Mingo Tang Kui-ming draws his inspiration from a six-month stint in the west of China in the 1980s.
Having grown accustomed to luxury touring with professional hairdressing shows, he was shocked when he was shown to his accommodation - a cold cave with no bed; he was to sleep on the floor. Meals were sparse, with gritty rice and he was forced to take cold showers. His classroom was no more than a patch of rocky land and when he asked for scissors, Tang was given a scythe.
“I hadn’t realised how poor these people were. They had nothing”, says Tang. Weeks earlier, a Chinese woman had approached Tang after one of his hairdressing demonstrations in Manila, asking him to hold free training in rural Sichuan. “It was an unforgettable experience. Uncomfortable, but very meaningful”, says Tang.
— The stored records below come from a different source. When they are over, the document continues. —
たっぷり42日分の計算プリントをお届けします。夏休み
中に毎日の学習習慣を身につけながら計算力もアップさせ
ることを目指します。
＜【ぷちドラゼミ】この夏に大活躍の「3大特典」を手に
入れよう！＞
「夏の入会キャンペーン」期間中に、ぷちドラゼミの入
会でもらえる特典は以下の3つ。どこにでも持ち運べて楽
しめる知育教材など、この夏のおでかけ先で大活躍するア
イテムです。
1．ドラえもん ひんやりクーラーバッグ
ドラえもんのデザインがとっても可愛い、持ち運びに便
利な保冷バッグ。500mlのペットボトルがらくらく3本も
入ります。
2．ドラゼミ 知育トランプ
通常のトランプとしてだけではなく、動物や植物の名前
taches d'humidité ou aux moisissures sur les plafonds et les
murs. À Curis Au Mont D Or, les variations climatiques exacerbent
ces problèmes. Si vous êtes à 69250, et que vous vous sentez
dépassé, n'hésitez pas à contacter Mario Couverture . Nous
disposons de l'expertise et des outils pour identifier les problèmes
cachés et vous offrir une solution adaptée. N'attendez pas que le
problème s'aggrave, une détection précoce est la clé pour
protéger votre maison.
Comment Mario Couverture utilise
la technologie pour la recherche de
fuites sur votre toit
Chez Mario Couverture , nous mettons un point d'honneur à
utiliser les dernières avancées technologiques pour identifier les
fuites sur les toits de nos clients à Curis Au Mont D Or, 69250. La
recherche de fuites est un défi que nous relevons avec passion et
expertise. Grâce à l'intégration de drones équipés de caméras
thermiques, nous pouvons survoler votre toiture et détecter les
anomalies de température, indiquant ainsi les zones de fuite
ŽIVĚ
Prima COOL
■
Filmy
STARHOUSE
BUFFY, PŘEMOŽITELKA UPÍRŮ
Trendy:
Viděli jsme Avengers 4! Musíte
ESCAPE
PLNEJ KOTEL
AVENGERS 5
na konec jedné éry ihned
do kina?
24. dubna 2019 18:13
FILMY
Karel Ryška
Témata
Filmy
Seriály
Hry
At times he wanted to leave, but he decided that if it he could share his hairdressing skills, he would give these people a means to make money, and would make a real impact on the quality of their lives. Returning to Hong Kong, Tang was determined to make volunteer work a regular part of his life.
Tang says he always wished he could have been more help to his elderly grandmother, who cared for him as a child, along with his six siblings. He saw his parents just three days each year, over Spring Festival, which was the only holiday they could afford. Tang’s grandmother worked tirelessly with limited resources, and died when Tang was in middle school. She remains always close to his heart, says Tang.
He began offering free haircuts to the elderly in a residential estate in Ngau Tau Kok. “The elevator only stopped at every fourth floor. For the elderly or immobile, they were stranded”, says Tang. But if someone never leaves their house, do they need stylish hair?
“Human beings build self-esteem through the recognition of others”, Tang says. People who are isolated at home often have very low self-esteem, according to Tang. “When I first see them, their heads are low, they keep their eyes down. But after I give them a haircut, they have confidence. It’s instantaneous!”, says Tang, 56.
Not long after he began offering haircuts to the elderly, poor and people with disabilities, Tang started to offer regular hairdressing classes for free, hoping to train an army of people to help him in his volunteer work. It’s been a huge success, but Tang is disappointed when volunteers don’t realise just how much their clients rely on them.
“That hurts”, says Tang, “It’s about more than just giving them a haircut. We build a relationship and they are often are waiting for us to come back. When people aren’t willing to make a commitment, it’s really upsetting”, he says.
In his small Tsim Sha Tsui salon, a chalkboard is filled with newspaper clippings about Tang and his work. The media often take an interest, which Tang appreciates - it helps him recruit more volunteers. Recently, after one article in the paper, Tang received a deluge of phone calls. “There must have been more than 300”, says Tang, “I was almost dreading hearing the phone ring!”
Tang points to a picture from several years ago, in which he is cutting the hair of an elderly woman. “That’s Ma Po Chan, I’ve been cutting her hair for 10 years”, says Tang. He pulls out a more recent picture of the two, “Look how we’ve both aged!” he says, laughing.